/---
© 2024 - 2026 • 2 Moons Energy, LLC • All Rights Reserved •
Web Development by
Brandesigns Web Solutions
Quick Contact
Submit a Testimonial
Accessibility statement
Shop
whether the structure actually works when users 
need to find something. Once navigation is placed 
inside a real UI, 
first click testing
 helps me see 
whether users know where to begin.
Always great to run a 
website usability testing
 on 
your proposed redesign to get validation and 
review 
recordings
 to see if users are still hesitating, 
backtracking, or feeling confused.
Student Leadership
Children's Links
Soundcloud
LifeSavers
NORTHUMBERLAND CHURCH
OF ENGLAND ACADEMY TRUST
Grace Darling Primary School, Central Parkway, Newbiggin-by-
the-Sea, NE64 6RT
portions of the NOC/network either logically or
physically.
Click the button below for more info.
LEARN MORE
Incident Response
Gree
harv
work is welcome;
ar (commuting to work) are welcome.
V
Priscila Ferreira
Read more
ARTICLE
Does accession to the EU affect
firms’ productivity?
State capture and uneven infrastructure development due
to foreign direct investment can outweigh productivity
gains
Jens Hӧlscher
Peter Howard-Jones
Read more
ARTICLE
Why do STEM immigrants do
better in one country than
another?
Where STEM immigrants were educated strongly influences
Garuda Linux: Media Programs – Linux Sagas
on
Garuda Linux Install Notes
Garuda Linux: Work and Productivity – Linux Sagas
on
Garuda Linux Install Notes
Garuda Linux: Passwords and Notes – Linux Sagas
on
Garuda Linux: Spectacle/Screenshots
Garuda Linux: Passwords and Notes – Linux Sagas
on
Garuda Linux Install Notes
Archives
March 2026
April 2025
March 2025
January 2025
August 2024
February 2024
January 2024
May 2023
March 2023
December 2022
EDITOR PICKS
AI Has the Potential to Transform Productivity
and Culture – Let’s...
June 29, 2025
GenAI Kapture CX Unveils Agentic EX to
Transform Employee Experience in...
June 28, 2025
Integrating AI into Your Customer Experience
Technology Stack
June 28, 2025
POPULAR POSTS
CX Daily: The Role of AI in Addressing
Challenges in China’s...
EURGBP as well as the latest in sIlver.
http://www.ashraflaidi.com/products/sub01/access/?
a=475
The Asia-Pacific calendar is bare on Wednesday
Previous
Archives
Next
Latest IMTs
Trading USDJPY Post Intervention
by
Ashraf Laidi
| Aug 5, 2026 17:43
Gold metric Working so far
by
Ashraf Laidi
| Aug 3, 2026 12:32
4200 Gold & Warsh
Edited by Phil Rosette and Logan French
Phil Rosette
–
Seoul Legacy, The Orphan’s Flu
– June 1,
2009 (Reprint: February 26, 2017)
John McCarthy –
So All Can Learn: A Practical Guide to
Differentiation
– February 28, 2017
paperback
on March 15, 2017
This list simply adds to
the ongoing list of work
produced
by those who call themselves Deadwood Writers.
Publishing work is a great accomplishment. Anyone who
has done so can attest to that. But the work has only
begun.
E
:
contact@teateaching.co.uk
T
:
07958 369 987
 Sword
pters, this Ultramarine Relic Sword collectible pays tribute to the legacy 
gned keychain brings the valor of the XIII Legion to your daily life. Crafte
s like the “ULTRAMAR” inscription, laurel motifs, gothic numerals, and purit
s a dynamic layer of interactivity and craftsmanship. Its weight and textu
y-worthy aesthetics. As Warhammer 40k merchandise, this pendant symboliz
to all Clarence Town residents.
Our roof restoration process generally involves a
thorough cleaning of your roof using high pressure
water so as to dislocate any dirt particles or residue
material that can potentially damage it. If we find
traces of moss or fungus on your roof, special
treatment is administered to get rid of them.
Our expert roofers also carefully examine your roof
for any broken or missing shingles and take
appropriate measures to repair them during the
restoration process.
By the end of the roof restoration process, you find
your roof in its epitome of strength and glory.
\---
Work to complete: Pull the text from each of the records above and reproduce it line for line, with every word and mark unchanged.

Finished exercise:
© 2024 - 2026 • 2 Moons Energy, LLC • All Rights Reserved •
Web Development by
Brandesigns Web Solutions
Quick Contact
Submit a Testimonial
Accessibility statement
Shop
whether the structure actually works when users 
need to find something. Once navigation is placed 
inside a real UI, 
first click testing
 helps me see 
whether users know where to begin.
Always great to run a 
website usability testing
 on 
your proposed redesign to get validation and 
review 
recordings
 to see if users are still hesitating, 
backtracking, or feeling confused.
Student Leadership
Children's Links
Soundcloud
LifeSavers
NORTHUMBERLAND CHURCH
OF ENGLAND ACADEMY TRUST
Grace Darling Primary School, Central Parkway, Newbiggin-by-
the-Sea, NE64 6RT
portions of the NOC/network either logically or
physically.
Click the button below for more info.
LEARN MORE
Incident Response
Gree
harv
work is welcome;
ar (commuting to work) are welcome.
V
Priscila Ferreira
Read more
ARTICLE
Does accession to the EU affect
firms’ productivity?
State capture and uneven infrastructure development due
to foreign direct investment can outweigh productivity
gains
Jens Hӧlscher
Peter Howard-Jones
Read more
ARTICLE
Why do STEM immigrants do
better in one country than
another?
Where STEM immigrants were educated strongly influences
Garuda Linux: Media Programs – Linux Sagas
on
Garuda Linux Install Notes
Garuda Linux: Work and Productivity – Linux Sagas
on
Garuda Linux Install Notes
Garuda Linux: Passwords and Notes – Linux Sagas
on
Garuda Linux: Spectacle/Screenshots
Garuda Linux: Passwords and Notes – Linux Sagas
on
Garuda Linux Install Notes
Archives
March 2026
April 2025
March 2025
January 2025
August 2024
February 2024
January 2024
May 2023
March 2023
December 2022
EDITOR PICKS
AI Has the Potential to Transform Productivity
and Culture – Let’s...
June 29, 2025
GenAI Kapture CX Unveils Agentic EX to
Transform Employee Experience in...
June 28, 2025
Integrating AI into Your Customer Experience
Technology Stack
June 28, 2025
POPULAR POSTS
CX Daily: The Role of AI in Addressing
Challenges in China’s...
EURGBP as well as the latest in sIlver.
http://www.ashraflaidi.com/products/sub01/access/?
a=475
The Asia-Pacific calendar is bare on Wednesday
Previous
Archives
Next
Latest IMTs
Trading USDJPY Post Intervention
by
Ashraf Laidi
| Aug 5, 2026 17:43
Gold metric Working so far
by
Ashraf Laidi
| Aug 3, 2026 12:32
4200 Gold & Warsh
Edited by Phil Rosette and Logan French
Phil Rosette
–
Seoul Legacy, The Orphan’s Flu
– June 1,
2009 (Reprint: February 26, 2017)
John McCarthy –
So All Can Learn: A Practical Guide to
Differentiation
– February 28, 2017
paperback
on March 15, 2017
This list simply adds to
the ongoing list of work
produced
by those who call themselves Deadwood Writers.
Publishing work is a great accomplishment. Anyone who
has done so can attest to that. But the work has only
begun.
E
:
contact@teateaching.co.uk
T
:
07958 369 987
 Sword
pters, this Ultramarine Relic Sword collectible pays tribute to the legacy 
gned keychain brings the valor of the XIII Legion to your daily life. Crafte
s like the “ULTRAMAR” inscription, laurel motifs, gothic numerals, and purit
s a dynamic layer of interactivity and craftsmanship. Its weight and textu
y-worthy aesthetics. As Warhammer 40k merchandise, this pendant symboliz
to all Clarence Town residents.
Our roof restoration process generally involves a
thorough cleaning of your roof using high pressure
water so as to dislocate any dirt particles or residue
material that can potentially damage it. If we find
traces of moss or fungus on your roof, special
treatment is administered to get rid of them.
Our expert roofers also carefully examine your roof
for any broken or missing shingles and take
appropriate measures to repair them during the
restoration process.
By the end of the roof restoration process, you find
your roof in its epitome of strength and glory.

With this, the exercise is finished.